10.3No Violation.  The execution, delivery, and performance of this Agreement by Buyer and the consummation of the transactions contemplated hereby will not (a) violate any judgment, order of decree of any court applicable to Buyer; or (b) constitute a default pursuant to any commitment, contract or agreement to which Buyer is a party or is bound; or (c) violate any of its organizational documents.
10.4Consent.  Buyer has obtained all consents necessary to the execution, delivery and performance of this Agreement by Buyer and consummation of the transactions contemplated herein.
10.5Litigation.  There is no suit or proceeding pending or, to the Knowledge of Buyer, threatened in writing, in any court or other governmental instrumentality, which would affect Buyer’s ability to acquire the Property.
10.6OFAC.  Neither Buyer nor, to Buyer’s Knowledge, any direct or indirect owner of Buyer is (a) identified on the OFAC List (as hereinafter defined) or (b) a person with whom a citizen of the United States is prohibited to engage in transactions by any trade embargo, economic sanction, or other prohibition of United States law, rule, regulation or Executive Order of the President of the United States.  The term “OFAC List” shall mean the list of specially designated nationals and blocked persons subject to financial sanctions that is maintained by the U.S. Treasury Department, Office of Foreign Assets Control and any other similar list maintained by the U.S. Treasury Department, Office of Foreign Assets Control pursuant to any law, rule, regulation or Executive Order of the President of the United States, including, without limitation, trade embargo, economic sanctions, or other prohibitions imposed by Executive Order of the President of the United States.    
10.7Survival.  Notwithstanding anything to the contrary contained elsewhere herein, the representation and warranties of Buyer set forth in this Section 10 shall survive Closing for a period of six (6) months.  

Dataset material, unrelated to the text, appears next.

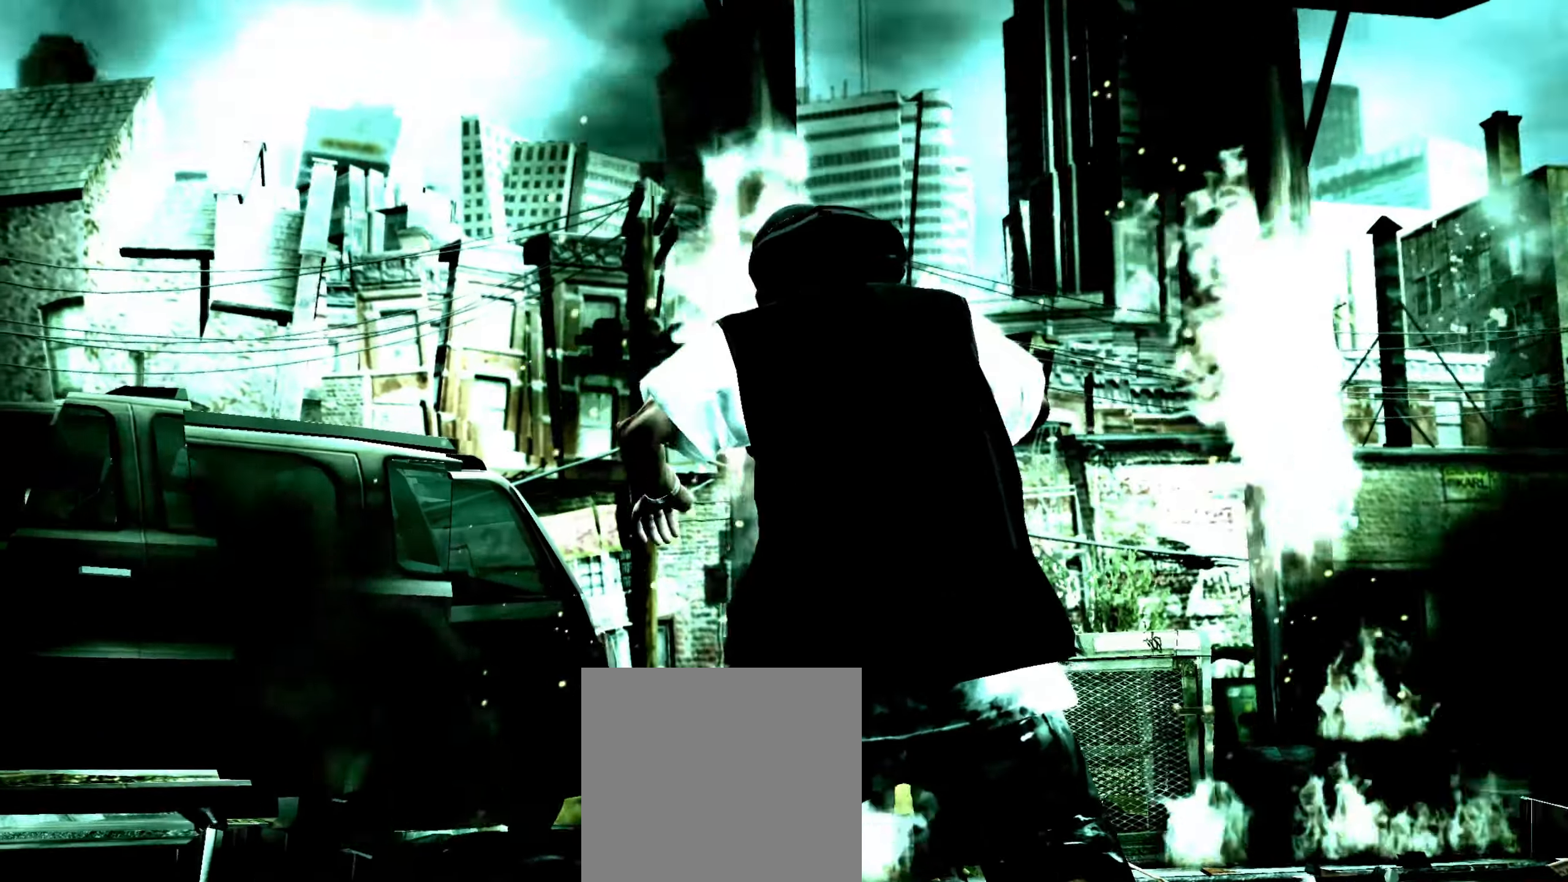
{"dt_ms": 500, "buttons": [], "left_stick": "center", "right_stick": "up-left", "events": [[33, "right_stick", "down-left"], [133, "right_stick", "up-left"], [200, "right_stick", "center"], [250, "X", "down"], [267, "X", "up"], [300, "Y", "down"], [383, "Y", "up"], [483, "right_stick", "up-left"]]}
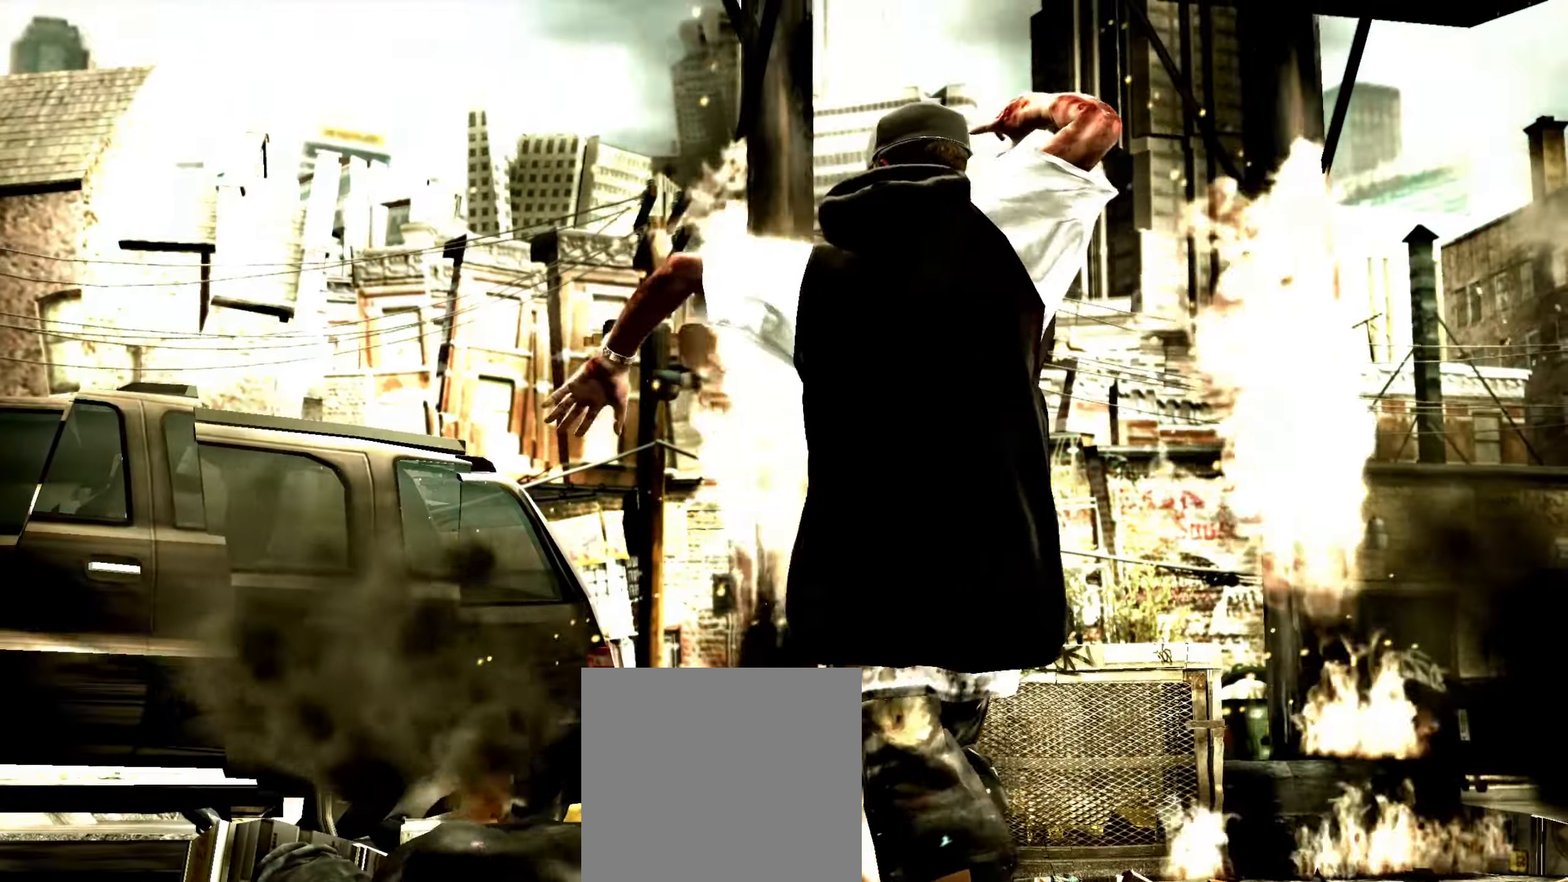
{"dt_ms": 500, "buttons": [], "left_stick": "center", "right_stick": "center", "events": [[50, "right_stick", "center"], [67, "Y", "down"], [133, "Y", "up"], [217, "Y", "down"], [250, "Y", "up"]]}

11.ADDITIONAL CLOSING COVENANTS.  
11.1Maintenance of Property.  Prior to Closing, Seller shall, or shall cause Tenant to, as applicable, maintain and operate the Property in the manner required and/or permitted under the Lease.
11.2No Transfers or Liens.  Except to the extent required by the Lease, prior to Closing Seller shall not encumber the Property, or grant any interest in the Property or licenses relating thereto to any third party the effect of which would be to impair, affect or delay Seller’s ability to convey the Property to Buyer in accordance with the terms hereof.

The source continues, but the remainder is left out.